Luke floored it into town. He swung into an empty space at the library. Bursting into the front doors, he didn’t see a cardigan-wearing bunhead behind the circulation desk.
“I rooted for you,” said Mary, looking every bit the stern, banned-books type of librarian from his youth.
“There was an emergency,” said Luke.
“It couldn’t have been life or death.”
“It was.”
The stern look on Mary’s face fell. “She’s not here. She took the day off today. She never takes the day off.”
That was all Luke needed to hear. He raced to Elaine’s home on foot, not wanting to deal with the traffic stops. Racing up the steps to her porch, he knocked.
He was about to knock a second time when the door opened, and there she was. Her hair was down. She wore a t-shirt with no cardigan. Elaine’s face was impassive as she regarded him like she barely knew him.
“Let me explain,” he said.
The smile that tugged at the corner of her mouth was not a pretty affair. “That’s what my dad always said.”
“Paul got hurt—”
“It doesn’t matter.”
“It does,” Luke insisted. “I didn’t mean to hurt you.”
“But it did hurt,” Elaine said. “Just like I thought it would. Imagine if I’d actually fallen in love with you.”
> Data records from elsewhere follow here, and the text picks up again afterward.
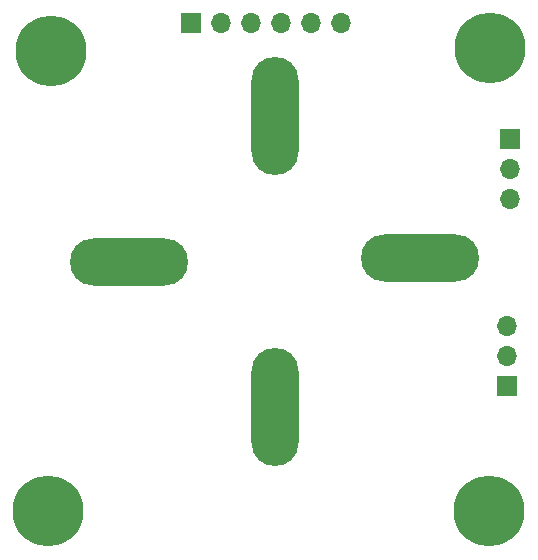
<source format=gbr>
%TF.GenerationSoftware,KiCad,Pcbnew,8.0.1*%
%TF.CreationDate,2024-03-31T21:51:30+08:00*%
%TF.ProjectId,encoder,656e636f-6465-4722-9e6b-696361645f70,rev?*%
%TF.SameCoordinates,Original*%
%TF.FileFunction,Soldermask,Bot*%
%TF.FilePolarity,Negative*%
%FSLAX46Y46*%
G04 Gerber Fmt 4.6, Leading zero omitted, Abs format (unit mm)*
G04 Created by KiCad (PCBNEW 8.0.1) date 2024-03-31 21:51:30*
%MOMM*%
%LPD*%
G01*
G04 APERTURE LIST*
%ADD10R,1.700000X1.700000*%
%ADD11O,1.700000X1.700000*%
%ADD12O,4.000000X10.000000*%
%ADD13O,10.000000X4.000000*%
%ADD14C,3.400000*%
%ADD15C,6.000000*%
G04 APERTURE END LIST*
D10*
%TO.C,J2*%
X160700000Y-63260000D03*
D11*
X160700000Y-65800000D03*
X160700000Y-68340000D03*
%TD*%
D10*
%TO.C,J3*%
X133650000Y-53500000D03*
D11*
X136190000Y-53500000D03*
X138730000Y-53500000D03*
X141270000Y-53500000D03*
X143810000Y-53500000D03*
X146350000Y-53500000D03*
%TD*%
D12*
%TO.C,H2*%
X140800000Y-86000000D03*
%TD*%
D13*
%TO.C,H4*%
X153100000Y-73400000D03*
%TD*%
D14*
%TO.C,H8*%
X159000000Y-55600000D03*
D15*
X159000000Y-55600000D03*
%TD*%
D12*
%TO.C,H3*%
X140800000Y-61375000D03*
%TD*%
D13*
%TO.C,H1*%
X128475000Y-73700000D03*
%TD*%
D14*
%TO.C,H5*%
X121800000Y-55800000D03*
D15*
X121800000Y-55800000D03*
%TD*%
D14*
%TO.C,H7*%
X158900000Y-94800000D03*
D15*
X158900000Y-94800000D03*
%TD*%
D10*
%TO.C,J1*%
X160475000Y-84225000D03*
D11*
X160475000Y-81685000D03*
X160475000Y-79145000D03*
%TD*%
D14*
%TO.C,H6*%
X121600000Y-94800000D03*
D15*
X121600000Y-94800000D03*
%TD*%
M02*

</source>
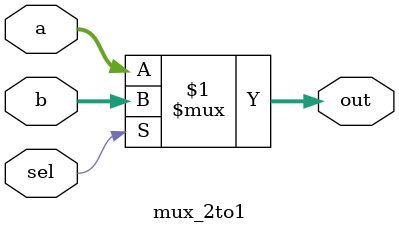
<source format=v>
`timescale 1ns / 1ps

module mux_2to1 (
    input [31:0] a,
    input [31:0] b,
    input sel,
    output [31:0] out
);
    
    assign out = sel ? b : a;
    
endmodule

</source>
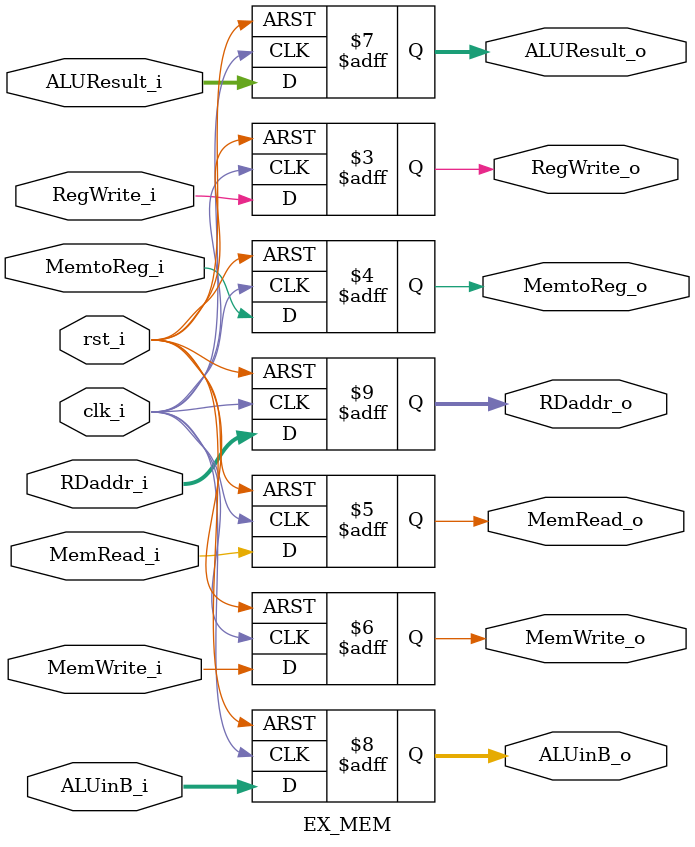
<source format=v>
module EX_MEM (
    input clk_i,
    input rst_i,
    input RegWrite_i,
    input MemtoReg_i,
    input MemRead_i,
    input MemWrite_i,
    input [31:0] ALUResult_i,
    input [31:0] ALUinB_i,
    input [4:0] RDaddr_i,
    output reg RegWrite_o,
    output reg MemtoReg_o,
    output reg MemRead_o,
    output reg MemWrite_o,
    output reg [31:0] ALUResult_o,
    output reg [31:0] ALUinB_o,
    output reg [4:0] RDaddr_o
);
    always @(posedge clk_i or negedge rst_i) begin
        if (~rst_i) begin
            RegWrite_o <= 1'b0;
            MemRead_o <= 1'b0;
            MemtoReg_o <= 1'b0;
            MemWrite_o <= 1'b0;
            ALUResult_o <= 32'b0;
            ALUinB_o <= 32'b0;
            RDaddr_o <= 5'b0;
        end
        else begin
            RegWrite_o <= RegWrite_i;
            MemRead_o <= MemRead_i;
            MemtoReg_o <= MemtoReg_i;
            MemWrite_o <= MemWrite_i;
            ALUResult_o <= ALUResult_i;
            ALUinB_o <= ALUinB_i;
            RDaddr_o <= RDaddr_i;            
        end
    end
endmodule
</source>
That hit him straight in the heart. Because he was falling in love with her. He wanted to spend his days loving on her. He wanted to spend his time showing her what love could really be like. But more importantly, Luke wanted Elaine to not be afraid to fall in love with him.
“Don’t back away from this,” he said.
But she was shaking her head and backing away from the door. “It’s not your fault. I’m just not built for this.”
Luke could see the pain in her eyes. Once again, he’d hurt the one he cared about. He needed to regroup. He stepped to the side and heard a crash.
The pot he’d stepped into on their first night, the one that had spilled its innards, it was now broken into large pieces. The flower's leaves and bulbs crashed down onto the ground. The soil that had protected it was now slipping through the cracks of the porch and showing the plant's roots.
“I can fix it,” he said.
“It doesn’t matter. The cracks were already there.”
Luke looked back to her. It was as though the life had gone out of her eyes, out of her very being. He wanted to reach out to her, to grab hold of her and pull her close, but she was too far away.
“Elaine, relationships aren’t perfect. People make mistakes. I make mistakes. I use my body as cover to save the ones I care about. I don’t always look before I cross the street.”
She wouldn’t meet his gaze. She looked suddenly weary and tired. Luke went to her, but she backed up behind the door. Her body stood rooted on the threshold, not letting him pass into her inner sanctuary.
“Let me try and fix this,” he begged.
Elaine looked into his eyes. There was a tiny spark of hope. But mostly there was fear. And the fear won out.
“There are just too many cracks. It’s not your fault.” She shook her head, stepping back behind the door and closing it with a quiet snick.
But Luke wasn’t giving up. Not on her. Not on them.
He picked up the pieces of the broken pot and backed down the steps.